Wagner's Overture to De Meistersinger von Nuremburg received a thoroughly theatrical reading, with some particularly polished playing by the brass section. Although the opening strains suffered a slight loss of detail, Maestro Tovey's characteristically thoughtful performance revelled in lovingly shaded particulars, achieving an appropriately ringing and grandiose overall effect . If one did not quite champ at the bit to hear the whole of Wagner's very, very long opera after this mouthful-sized tidbit, seeing Maestro Tovey in the opera pit would be an assured pleasure.
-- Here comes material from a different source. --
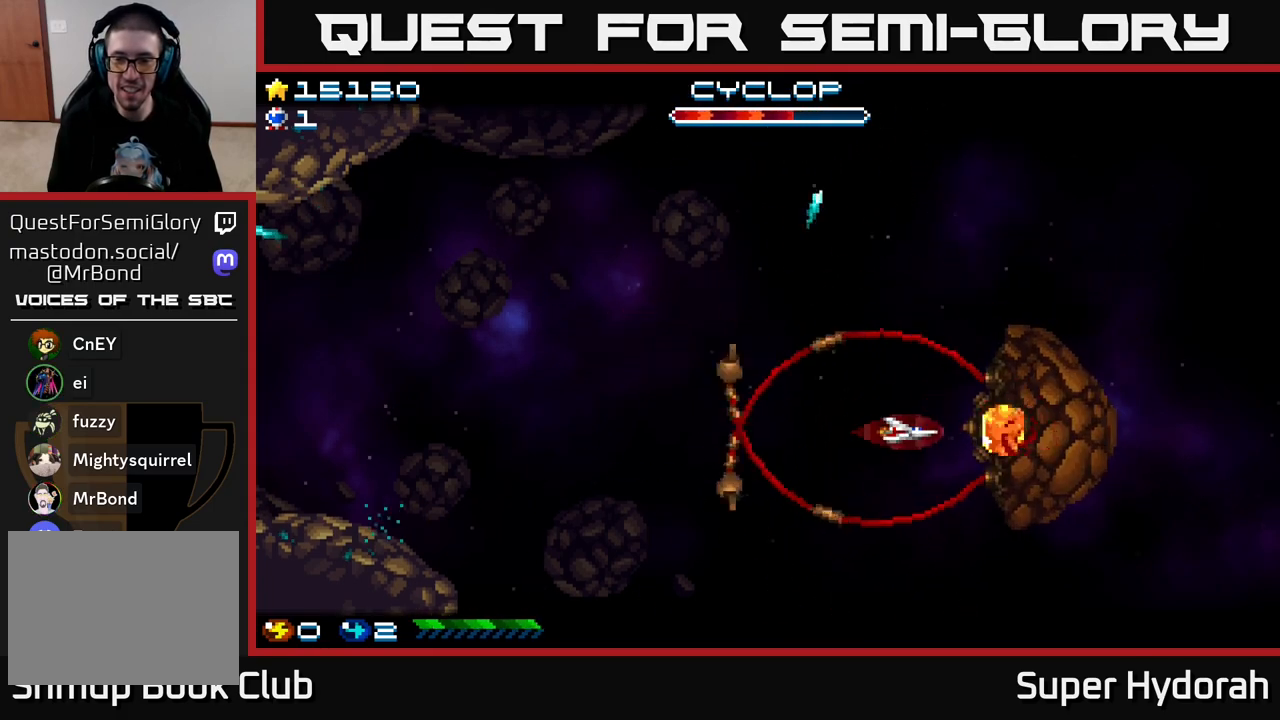
{"buttons": ["A", "DPAD_LEFT"], "left_stick": "center", "events": [[17, "DPAD_LEFT", "down"], [167, "DPAD_UP", "down"], [433, "DPAD_UP", "up"]]}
The choice of Wagner was a deliberate one for Rousse's De gerette Alberich, written for Evelyn Glennie, takes up where Wagner left off, tracing the psychology of the dwarf whose rejection of love for gold opens The Ring cycle. With knowing winks and nudges throughout to Wagner's music, this extraordinarily vivid and complex work, though not strictly programmatic, gains infinitely from knowing Alberich's story--not, alas, provided in the evening's programme notes. Whether playing the washboard (Alberich transformed into a toad?) or the steel drum or the snare drum, Glennie was a consummate percussion artist, living the music, and convincing more than one sceptic that the time for the drum as a solo classical instrument has arrived indeed.
Rousse's demanding score captures the alienation and frustration at the core of Alberich's deformed personality, reaching at moments towards almost unbearable tension as the whole orchestra becomes a percussion instrument aggressively confronting the individual's perplexity and struggle before a bewildering, hostile world. Drawing on Wagner both in its system of leitmotifs and as a structuring device, the piece was an exciting revelation of introspection, bursts of rage, and outpourings of anguish and insists on the continuities and divergences between the nineteenth- and twentieth-century musical palettes. The performance was thrilling, like the collaborative demands made on the conductor, soloist, and orchestra.
By contrast, Askel Masson's no less demanding Snare Drum Concerto was often merely showy and lacking in depth. The "shazzam" effect of its long, long cadenzas blurred conveying neurotic obsessiveness and endless anxiety, ending up instead in a merely technical tour de force. Glennie on the snare drum was, however, never less than compelling, but qua music this was, whatever its surface impressiveness, rather like too much whip cream, tasty at first but cloying in the end.
Brahms's second symphony returned the audience to a more familiar and soothing tonal landscape, one that seemed overly tame by comparison with the tumult and chaos of what had gone before. The pastoral character of the symphony's opening was convincingly etched, and the movement's dramatic tensions slowly and carefully built. The Adagio non troppo of the second movement was perhaps a shade too troppo, with charm prevailing in the third. A headlong burst of energy rushed the listener to the architecturally constructed climax. Maestro Tovey's rendition of this war-horse was not only tasteful and stylish but also tastefully restrained, and the string section shone with a silvery tone.